I applied masking fluid to the outer portions of the horses. I knew I was going to be working with lots of wet in wet washes for the background and didn't want the paint to flow into the image of the horses.
I wet the background with clear water then loosely brushed in my first color
Next I brushed in Quinacridone Sienna. I often will use an old oil brush to spatter color into an area. This gives an airbrush effect.
I continue to add washes of color in a series of steps. Notice that by tilting the board while the surface is pretty wet the color will slip and slide in various directions giving some lovely, soft blends.
In this step I added the harness and reins. The harness was painted into damp paper so that I could achieve some soft edges. The reins were dry brushed in.
In preparation for some spattering in the background under the right horse I cover parts of the painting that I want to protect from stray spatters with ordinary printer paper.
Next I spray clear water droplets on the area of paper I want my spattering and texture to be. I am careful not to cover the entire paper surface with the water.
Now I work with a brush loaded with color and tap it against the handle of another brush. With each tap paint is spattered onto the paper. When a droplet of paint falls into a droplet of water the paint takes the shape of the water droplet on the paper, creating very interesting textures.
The texturing is complete.
It's time to carefully remove the dried masking fluid from the paper using a Rubber Cement Pick Up tool. I want to make sure my paper surface is completely dry for this step.

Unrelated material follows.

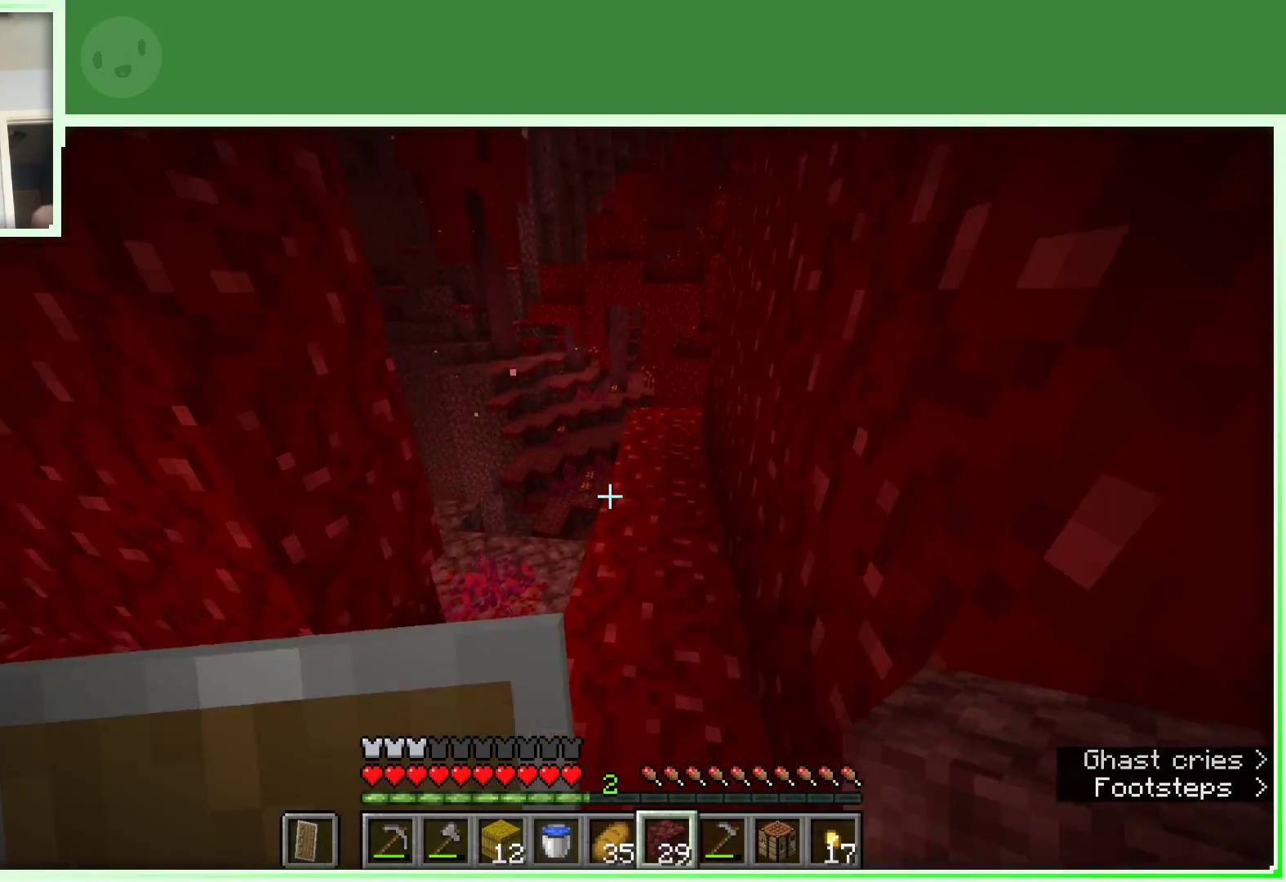
{"keys": ["a", "w"], "mouse": [], "events": [[417, "a", "down"]]}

When using masking fluid you get hard, cut out looking shapes. So I often go back in with a scrubber brush and soften these shapes and lines, especially in the hair in the manes.

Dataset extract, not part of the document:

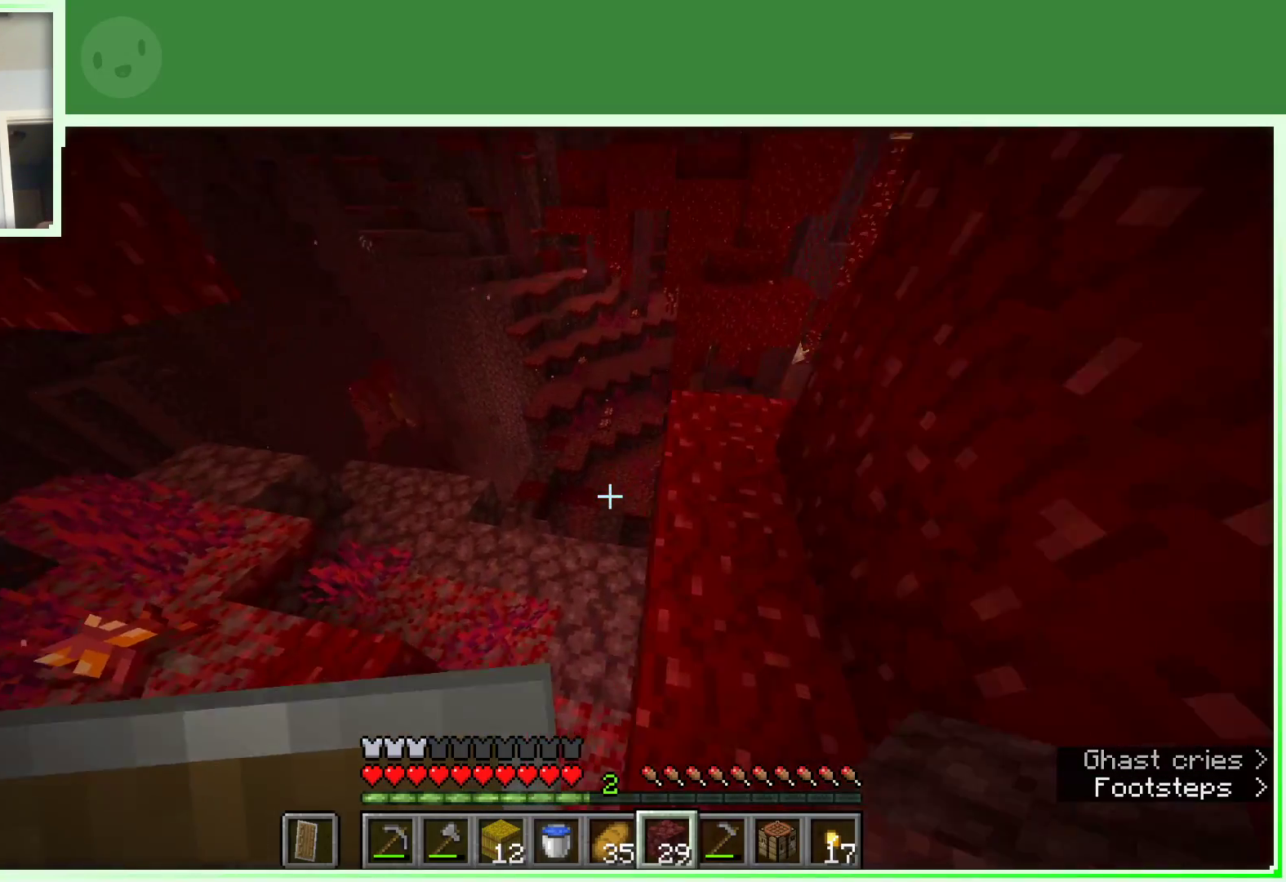
{"keys": ["w"], "mouse": [], "events": [[483, "a", "up"]]}
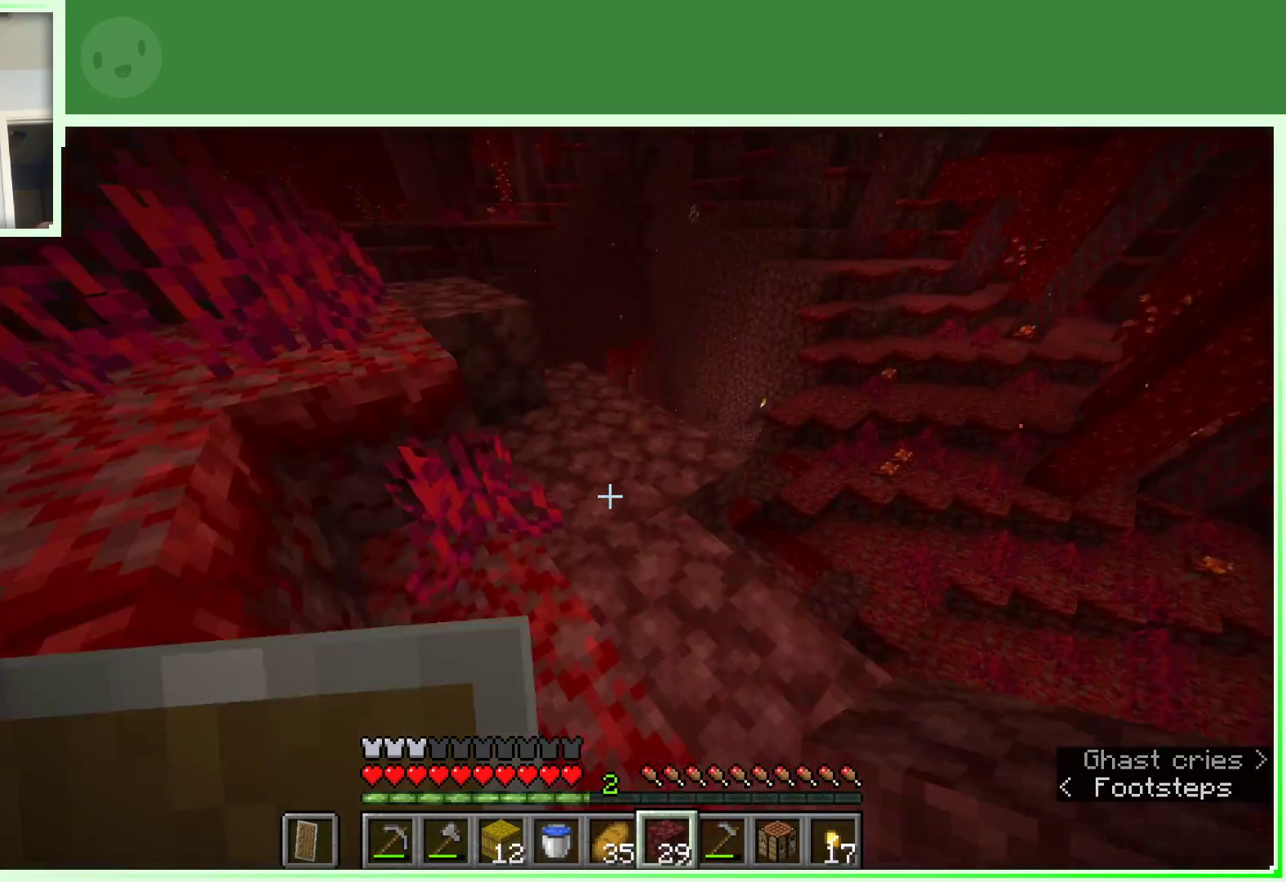
{"keys": [], "mouse": [], "events": [[33, "space", "down"], [317, "space", "up"], [450, "w", "up"]]}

Now it's time to begin painting the horses.
I want to show the light catching the soft edge of the ears so I need to lift out some paint on that lighted edge. I do this with a bright oil brush...it's my favorite brush for lifting.
I paint various sections building up the painting in a number of different steps.
The over all painting is worked on throughout the process. I rarely complete a section before moving on to another section. It's done as a whole.
In this phase I'm working on the bridles....
...and have the bridles complete for the most part in this phase.
It's time to do some fine tuning. Here I'm using a small brush to touch up areas that either need paint added or some stray dark areas lifted.
I wasn't happy with the layout of the reins but wasn't sure how I wanted to change them. When in doubt I often will use tracing paper to work out the problem. By placing the paper over the dry painting I can work out my composition and placement on the tracing paper until I'm satisfied.
This view shows the new placement of the reins after I worked it out on the tracing paper. I'm much happier with it.
The last thing is to decide exactly how I want it cropped and then sign it.